I did find a surprise recently down town in a lunch at
La Chaumière in Georgetown. I wasn't expecting much, but the cost was relatively low, and monkfish was properly prepared in a lobster sauce, Cervelle de Veau nicely sauteed in browned butter, all very traditional but done with good technique. So I would be happy to return any time I am in the mood for traditional French at a relatively low price.
I'd suggest Little Serow (no reservations) on 17th and P Street. Definitely get there early, especially on the weekends.
Also Rose's Luxury near the Eastern Market metro (also no reservations). Don't always agree with WaPo's take on restaurants but they hit the nail on the head on this place: http://m.washingtonpost.com/lifestyle...
I would head to Le Diplomat on 14th Street. Every meal I have there is incredible and it has a great vibe.
Also Kapnos is a fun, vibrant Greek small plates restaurant also further down on 14th St.
You might also want to go to an Ethiopian restaurant. The most metro-accessible which is also delicious is Etete.
Also Brasserie Beck and Acadiana are walking distance from your hotel and both are great. I just had an amazing brunch at Acadiana this past weekend---3 courses for $29 of cajun goodness and $2 mimosas and bloody marys...great deal!
Close to your hotel (on 9th Street, near the Convention Center), I have enjoyed Corduroy. It is a fine dining restaurant, and on the expensive side, but has a lovely, quiet ambience that might provide a welcome contrast to the other, more lively destinations offered by others in the thread. Reservations are recommended.
Just wanted to give an update. Thanks for all of the suggestions guys! Ended up trying out Komi, Locolat, The Pig, and DCity Smokehouse.

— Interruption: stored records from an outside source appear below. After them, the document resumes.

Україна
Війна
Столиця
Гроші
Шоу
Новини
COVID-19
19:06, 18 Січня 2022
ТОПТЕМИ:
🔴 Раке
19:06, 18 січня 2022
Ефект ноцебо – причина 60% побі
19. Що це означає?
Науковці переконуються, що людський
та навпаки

Komi - Wine pairing is key. If you're going to go to Komi, go all out and get the pairing. All of the dishes were all mediocre at worst to great. The environment and service were great. At $225 w/o tip PP with the wine pairing, I think it was a little overpriced for what it is. Definitely more of a special occasion dining experience.
Locolat - Wasn't overly impressed with the waffles. I prefer them crispier and Locolat's were not. I really liked the scrambled eggs though, Locolat did them very well. The eggs were light, fluffy, but flavorful as well. I especially liked the herb scrambled eggs (with cilantro and scallions). The eggs benedict were standard. Smoked salmon & asparagus were good. Lastly, the coffee, chocolate log cake was dry and disappointing.
The Pig - I love pork, so I'm biased towards a tapas restaurant focused around pork. The charcuterie board wasn't worth it in my view as nothing stood out, and the lack of a good cheese board didn't help. The dishes that I liked were the Bacon Wrapped Apples, Crispy Pork Shank, Mac & Cheese, Pig Tails, and Porchetta. Overall, it was a good restaurant, and I would go again. I was all porked-out by the end and probably need a month or two before I would think of going back.
DCity Smokehouse - The owner recommended sandwiches, but I was stubborn and I wanted variety and didn't want bread. In the end, it was a mistake. The brisket was too dry, the ribs only okay, and the pork belly was the best of the three. The only side I tried was the Crispy Brussel Sprouts, which were really good. My favorites of all the things I tried were the wings, and the Meaty Palmer.